Given task. Could you convert the lines below into a JSON list of strings, with one string per line and blank lines left out?

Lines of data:
□ □ □

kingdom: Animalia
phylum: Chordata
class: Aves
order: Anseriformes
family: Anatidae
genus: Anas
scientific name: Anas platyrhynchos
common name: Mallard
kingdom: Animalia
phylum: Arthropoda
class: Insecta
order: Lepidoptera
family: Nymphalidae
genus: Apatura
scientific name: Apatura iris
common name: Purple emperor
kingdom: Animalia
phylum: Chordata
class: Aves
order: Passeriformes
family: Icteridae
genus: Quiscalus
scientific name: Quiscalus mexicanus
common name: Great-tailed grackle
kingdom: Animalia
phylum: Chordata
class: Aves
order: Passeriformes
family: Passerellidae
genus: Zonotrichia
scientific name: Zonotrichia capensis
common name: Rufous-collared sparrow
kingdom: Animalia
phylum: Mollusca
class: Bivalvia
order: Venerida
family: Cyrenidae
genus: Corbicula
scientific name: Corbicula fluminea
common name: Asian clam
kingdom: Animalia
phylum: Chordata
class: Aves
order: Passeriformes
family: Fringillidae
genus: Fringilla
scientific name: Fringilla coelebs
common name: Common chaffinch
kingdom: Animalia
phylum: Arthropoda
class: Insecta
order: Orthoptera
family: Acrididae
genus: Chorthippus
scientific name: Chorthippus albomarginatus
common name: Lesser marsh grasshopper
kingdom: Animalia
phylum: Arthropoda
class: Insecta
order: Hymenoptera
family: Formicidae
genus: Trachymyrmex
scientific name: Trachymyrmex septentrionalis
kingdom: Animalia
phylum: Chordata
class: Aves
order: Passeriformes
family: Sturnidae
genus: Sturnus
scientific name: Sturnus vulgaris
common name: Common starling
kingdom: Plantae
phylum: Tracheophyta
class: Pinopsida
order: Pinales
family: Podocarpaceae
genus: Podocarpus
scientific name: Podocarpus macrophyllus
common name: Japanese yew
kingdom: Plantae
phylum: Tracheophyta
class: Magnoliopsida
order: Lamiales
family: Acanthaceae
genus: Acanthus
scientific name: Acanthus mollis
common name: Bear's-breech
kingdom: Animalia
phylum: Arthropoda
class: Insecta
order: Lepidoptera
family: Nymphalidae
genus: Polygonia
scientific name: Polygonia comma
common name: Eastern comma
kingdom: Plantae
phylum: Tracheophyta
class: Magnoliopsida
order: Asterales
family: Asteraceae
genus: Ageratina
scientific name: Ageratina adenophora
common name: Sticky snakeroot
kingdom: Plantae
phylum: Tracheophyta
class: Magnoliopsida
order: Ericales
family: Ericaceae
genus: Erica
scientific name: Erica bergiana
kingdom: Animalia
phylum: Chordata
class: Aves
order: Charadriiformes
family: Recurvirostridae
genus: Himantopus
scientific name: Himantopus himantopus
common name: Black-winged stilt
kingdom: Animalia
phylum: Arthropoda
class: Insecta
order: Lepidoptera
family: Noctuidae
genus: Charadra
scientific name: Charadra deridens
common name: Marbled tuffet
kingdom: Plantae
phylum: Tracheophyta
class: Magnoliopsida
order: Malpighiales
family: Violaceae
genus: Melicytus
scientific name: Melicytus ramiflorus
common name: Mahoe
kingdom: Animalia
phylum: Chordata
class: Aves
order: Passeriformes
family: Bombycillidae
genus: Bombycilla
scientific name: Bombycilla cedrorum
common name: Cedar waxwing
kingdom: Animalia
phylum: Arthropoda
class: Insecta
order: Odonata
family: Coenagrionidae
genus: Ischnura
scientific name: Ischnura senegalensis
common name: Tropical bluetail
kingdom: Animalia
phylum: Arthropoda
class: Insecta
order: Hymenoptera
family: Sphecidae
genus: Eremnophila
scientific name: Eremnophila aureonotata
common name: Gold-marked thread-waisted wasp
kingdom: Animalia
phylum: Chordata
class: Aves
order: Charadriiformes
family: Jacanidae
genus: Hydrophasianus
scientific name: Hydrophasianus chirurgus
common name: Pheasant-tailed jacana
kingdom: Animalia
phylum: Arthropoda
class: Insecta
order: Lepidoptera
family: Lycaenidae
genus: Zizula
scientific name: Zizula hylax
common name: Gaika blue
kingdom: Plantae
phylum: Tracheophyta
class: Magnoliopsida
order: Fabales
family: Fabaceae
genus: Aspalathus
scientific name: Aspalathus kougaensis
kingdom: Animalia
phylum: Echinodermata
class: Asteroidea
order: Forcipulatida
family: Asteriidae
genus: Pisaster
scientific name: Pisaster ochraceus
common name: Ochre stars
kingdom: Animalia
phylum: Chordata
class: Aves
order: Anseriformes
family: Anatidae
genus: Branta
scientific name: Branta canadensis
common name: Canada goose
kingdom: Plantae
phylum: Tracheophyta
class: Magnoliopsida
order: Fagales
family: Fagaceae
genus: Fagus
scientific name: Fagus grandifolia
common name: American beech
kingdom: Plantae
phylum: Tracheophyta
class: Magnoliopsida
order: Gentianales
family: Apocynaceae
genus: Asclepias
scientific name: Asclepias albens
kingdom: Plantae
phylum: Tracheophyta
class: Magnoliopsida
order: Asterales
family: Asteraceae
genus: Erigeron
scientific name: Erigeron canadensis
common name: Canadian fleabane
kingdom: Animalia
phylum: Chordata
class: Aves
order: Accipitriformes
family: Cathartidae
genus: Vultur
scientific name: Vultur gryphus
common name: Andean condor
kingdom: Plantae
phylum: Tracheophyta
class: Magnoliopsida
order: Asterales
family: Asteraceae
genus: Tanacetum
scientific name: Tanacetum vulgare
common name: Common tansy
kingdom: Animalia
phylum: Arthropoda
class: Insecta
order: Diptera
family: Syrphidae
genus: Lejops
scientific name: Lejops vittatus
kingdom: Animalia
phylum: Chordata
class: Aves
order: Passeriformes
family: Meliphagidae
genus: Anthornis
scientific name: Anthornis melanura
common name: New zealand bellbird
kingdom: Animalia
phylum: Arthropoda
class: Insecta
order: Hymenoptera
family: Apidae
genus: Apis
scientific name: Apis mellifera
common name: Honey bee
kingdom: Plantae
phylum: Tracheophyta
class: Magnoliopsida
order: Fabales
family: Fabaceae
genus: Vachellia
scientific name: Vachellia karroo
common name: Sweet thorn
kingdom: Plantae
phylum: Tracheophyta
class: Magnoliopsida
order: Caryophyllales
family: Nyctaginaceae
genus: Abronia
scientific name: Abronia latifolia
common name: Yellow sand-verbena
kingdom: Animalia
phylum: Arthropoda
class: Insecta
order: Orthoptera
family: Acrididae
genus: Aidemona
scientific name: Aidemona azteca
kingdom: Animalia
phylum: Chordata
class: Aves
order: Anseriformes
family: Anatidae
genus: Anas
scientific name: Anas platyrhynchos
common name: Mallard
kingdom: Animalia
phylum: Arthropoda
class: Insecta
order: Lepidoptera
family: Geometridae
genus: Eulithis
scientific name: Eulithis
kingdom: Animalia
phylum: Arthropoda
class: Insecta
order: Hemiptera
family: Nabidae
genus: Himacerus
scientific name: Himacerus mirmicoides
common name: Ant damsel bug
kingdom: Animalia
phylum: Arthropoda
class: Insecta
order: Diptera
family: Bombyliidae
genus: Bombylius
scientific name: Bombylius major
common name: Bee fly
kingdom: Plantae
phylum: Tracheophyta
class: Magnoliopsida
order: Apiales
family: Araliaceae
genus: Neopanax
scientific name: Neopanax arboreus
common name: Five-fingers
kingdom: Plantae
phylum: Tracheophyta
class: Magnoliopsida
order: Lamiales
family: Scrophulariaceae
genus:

□ □ □

Response for this exercise.
[
  "kingdom: Animalia",
  "phylum: Chordata",
  "class: Aves",
  "order: Anseriformes",
  "family: Anatidae",
  "genus: Anas",
  "scientific name: Anas platyrhynchos",
  "common name: Mallard",
  "kingdom: Animalia",
  "phylum: Arthropoda",
  "class: Insecta",
  "order: Lepidoptera",
  "family: Nymphalidae",
  "genus: Apatura",
  "scientific name: Apatura iris",
  "common name: Purple emperor",
  "kingdom: Animalia",
  "phylum: Chordata",
  "class: Aves",
  "order: Passeriformes",
  "family: Icteridae",
  "genus: Quiscalus",
  "scientific name: Quiscalus mexicanus",
  "common name: Great-tailed grackle",
  "kingdom: Animalia",
  "phylum: Chordata",
  "class: Aves",
  "order: Passeriformes",
  "family: Passerellidae",
  "genus: Zonotrichia",
  "scientific name: Zonotrichia capensis",
  "common name: Rufous-collared sparrow",
  "kingdom: Animalia",
  "phylum: Mollusca",
  "class: Bivalvia",
  "order: Venerida",
  "family: Cyrenidae",
  "genus: Corbicula",
  "scientific name: Corbicula fluminea",
  "common name: Asian clam",
  "kingdom: Animalia",
  "phylum: Chordata",
  "class: Aves",
  "order: Passeriformes",
  "family: Fringillidae",
  "genus: Fringilla",
  "scientific name: Fringilla coelebs",
  "common name: Common chaffinch",
  "kingdom: Animalia",
  "phylum: Arthropoda",
  "class: Insecta",
  "order: Orthoptera",
  "family: Acrididae",
  "genus: Chorthippus",
  "scientific name: Chorthippus albomarginatus",
  "common name: Lesser marsh grasshopper",
  "kingdom: Animalia",
  "phylum: Arthropoda",
  "class: Insecta",
  "order: Hymenoptera",
  "family: Formicidae",
  "genus: Trachymyrmex",
  "scientific name: Trachymyrmex septentrionalis",
  "kingdom: Animalia",
  "phylum: Chordata",
  "class: Aves",
  "order: Passeriformes",
  "family: Sturnidae",
  "genus: Sturnus",
  "scientific name: Sturnus vulgaris",
  "common name: Common starling",
  "kingdom: Plantae",
  "phylum: Tracheophyta",
  "class: Pinopsida",
  "order: Pinales",
  "family: Podocarpaceae",
  "genus: Podocarpus",
  "scientific name: Podocarpus macrophyllus",
  "common name: Japanese yew",
  "kingdom: Plantae",
  "phylum: Tracheophyta",
  "class: Magnoliopsida",
  "order: Lamiales",
  "family: Acanthaceae",
  "genus: Acanthus",
  "scientific name: Acanthus mollis",
  "common name: Bear's-breech",
  "kingdom: Animalia",
  "phylum: Arthropoda",
  "class: Insecta",
  "order: Lepidoptera",
  "family: Nymphalidae",
  "genus: Polygonia",
  "scientific name: Polygonia comma",
  "common name: Eastern comma",
  "kingdom: Plantae",
  "phylum: Tracheophyta",
  "class: Magnoliopsida",
  "order: Asterales",
  "family: Asteraceae",
  "genus: Ageratina",
  "scientific name: Ageratina adenophora",
  "common name: Sticky snakeroot",
  "kingdom: Plantae",
  "phylum: Tracheophyta",
  "class: Magnoliopsida",
  "order: Ericales",
  "family: Ericaceae",
  "genus: Erica",
  "scientific name: Erica bergiana",
  "kingdom: Animalia",
  "phylum: Chordata",
  "class: Aves",
  "order: Charadriiformes",
  "family: Recurvirostridae",
  "genus: Himantopus",
  "scientific name: Himantopus himantopus",
  "common name: Black-winged stilt",
  "kingdom: Animalia",
  "phylum: Arthropoda",
  "class: Insecta",
  "order: Lepidoptera",
  "family: Noctuidae",
  "genus: Charadra",
  "scientific name: Charadra deridens",
  "common name: Marbled tuffet",
  "kingdom: Plantae",
  "phylum: Tracheophyta",
  "class: Magnoliopsida",
  "order: Malpighiales",
  "family: Violaceae",
  "genus: Melicytus",
  "scientific name: Melicytus ramiflorus",
  "common name: Mahoe",
  "kingdom: Animalia",
  "phylum: Chordata",
  "class: Aves",
  "order: Passeriformes",
  "family: Bombycillidae",
  "genus: Bombycilla",
  "scientific name: Bombycilla cedrorum",
  "common name: Cedar waxwing",
  "kingdom: Animalia",
  "phylum: Arthropoda",
  "class: Insecta",
  "order: Odonata",
  "family: Coenagrionidae",
  "genus: Ischnura",
  "scientific name: Ischnura senegalensis",
  "common name: Tropical bluetail",
  "kingdom: Animalia",
  "phylum: Arthropoda",
  "class: Insecta",
  "order: Hymenoptera",
  "family: Sphecidae",
  "genus: Eremnophila",
  "scientific name: Eremnophila aureonotata",
  "common name: Gold-marked thread-waisted wasp",
  "kingdom: Animalia",
  "phylum: Chordata",
  "class: Aves",
  "order: Charadriiformes",
  "family: Jacanidae",
  "genus: Hydrophasianus",
  "scientific name: Hydrophasianus chirurgus",
  "common name: Pheasant-tailed jacana",
  "kingdom: Animalia",
  "phylum: Arthropoda",
  "class: Insecta",
  "order: Lepidoptera",
  "family: Lycaenidae",
  "genus: Zizula",
  "scientific name: Zizula hylax",
  "common name: Gaika blue",
  "kingdom: Plantae",
  "phylum: Tracheophyta",
  "class: Magnoliopsida",
  "order: Fabales",
  "family: Fabaceae",
  "genus: Aspalathus",
  "scientific name: Aspalathus kougaensis",
  "kingdom: Animalia",
  "phylum: Echinodermata",
  "class: Asteroidea",
  "order: Forcipulatida",
  "family: Asteriidae",
  "genus: Pisaster",
  "scientific name: Pisaster ochraceus",
  "common name: Ochre stars",
  "kingdom: Animalia",
  "phylum: Chordata",
  "class: Aves",
  "order: Anseriformes",
  "family: Anatidae",
  "genus: Branta",
  "scientific name: Branta canadensis",
  "common name: Canada goose",
  "kingdom: Plantae",
  "phylum: Tracheophyta",
  "class: Magnoliopsida",
  "order: Fagales",
  "family: Fagaceae",
  "genus: Fagus",
  "scientific name: Fagus grandifolia",
  "common name: American beech",
  "kingdom: Plantae",
  "phylum: Tracheophyta",
  "class: Magnoliopsida",
  "order: Gentianales",
  "family: Apocynaceae",
  "genus: Asclepias",
  "scientific name: Asclepias albens",
  "kingdom: Plantae",
  "phylum: Tracheophyta",
  "class: Magnoliopsida",
  "order: Asterales",
  "family: Asteraceae",
  "genus: Erigeron",
  "scientific name: Erigeron canadensis",
  "common name: Canadian fleabane",
  "kingdom: Animalia",
  "phylum: Chordata",
  "class: Aves",
  "order: Accipitriformes",
  "family: Cathartidae",
  "genus: Vultur",
  "scientific name: Vultur gryphus",
  "common name: Andean condor",
  "kingdom: Plantae",
  "phylum: Tracheophyta",
  "class: Magnoliopsida",
  "order: Asterales",
  "family: Asteraceae",
  "genus: Tanacetum",
  "scientific name: Tanacetum vulgare",
  "common name: Common tansy",
  "kingdom: Animalia",
  "phylum: Arthropoda",
  "class: Insecta",
  "order: Diptera",
  "family: Syrphidae",
  "genus: Lejops",
  "scientific name: Lejops vittatus",
  "kingdom: Animalia",
  "phylum: Chordata",
  "class: Aves",
  "order: Passeriformes",
  "family: Meliphagidae",
  "genus: Anthornis",
  "scientific name: Anthornis melanura",
  "common name: New zealand bellbird",
  "kingdom: Animalia",
  "phylum: Arthropoda",
  "class: Insecta",
  "order: Hymenoptera",
  "family: Apidae",
  "genus: Apis",
  "scientific name: Apis mellifera",
  "common name: Honey bee",
  "kingdom: Plantae",
  "phylum: Tracheophyta",
  "class: Magnoliopsida",
  "order: Fabales",
  "family: Fabaceae",
  "genus: Vachellia",
  "scientific name: Vachellia karroo",
  "common name: Sweet thorn",
  "kingdom: Plantae",
  "phylum: Tracheophyta",
  "class: Magnoliopsida",
  "order: Caryophyllales",
  "family: Nyctaginaceae",
  "genus: Abronia",
  "scientific name: Abronia latifolia",
  "common name: Yellow sand-verbena",
  "kingdom: Animalia",
  "phylum: Arthropoda",
  "class: Insecta",
  "order: Orthoptera",
  "family: Acrididae",
  "genus: Aidemona",
  "scientific name: Aidemona azteca",
  "kingdom: Animalia",
  "phylum: Chordata",
  "class: Aves",
  "order: Anseriformes",
  "family: Anatidae",
  "genus: Anas",
  "scientific name: Anas platyrhynchos",
  "common name: Mallard",
  "kingdom: Animalia",
  "phylum: Arthropoda",
  "class: Insecta",
  "order: Lepidoptera",
  "family: Geometridae",
  "genus: Eulithis",
  "scientific name: Eulithis",
  "kingdom: Animalia",
  "phylum: Arthropoda",
  "class: Insecta",
  "order: Hemiptera",
  "family: Nabidae",
  "genus: Himacerus",
  "scientific name: Himacerus mirmicoides",
  "common name: Ant damsel bug",
  "kingdom: Animalia",
  "phylum: Arthropoda",
  "class: Insecta",
  "order: Diptera",
  "family: Bombyliidae",
  "genus: Bombylius",
  "scientific name: Bombylius major",
  "common name: Bee fly",
  "kingdom: Plantae",
  "phylum: Tracheophyta",
  "class: Magnoliopsida",
  "order: Apiales",
  "family: Araliaceae",
  "genus: Neopanax",
  "scientific name: Neopanax arboreus",
  "common name: Five-fingers",
  "kingdom: Plantae",
  "phylum: Tracheophyta",
  "class: Magnoliopsida",
  "order: Lamiales",
  "family: Scrophulariaceae",
  "genus:"
]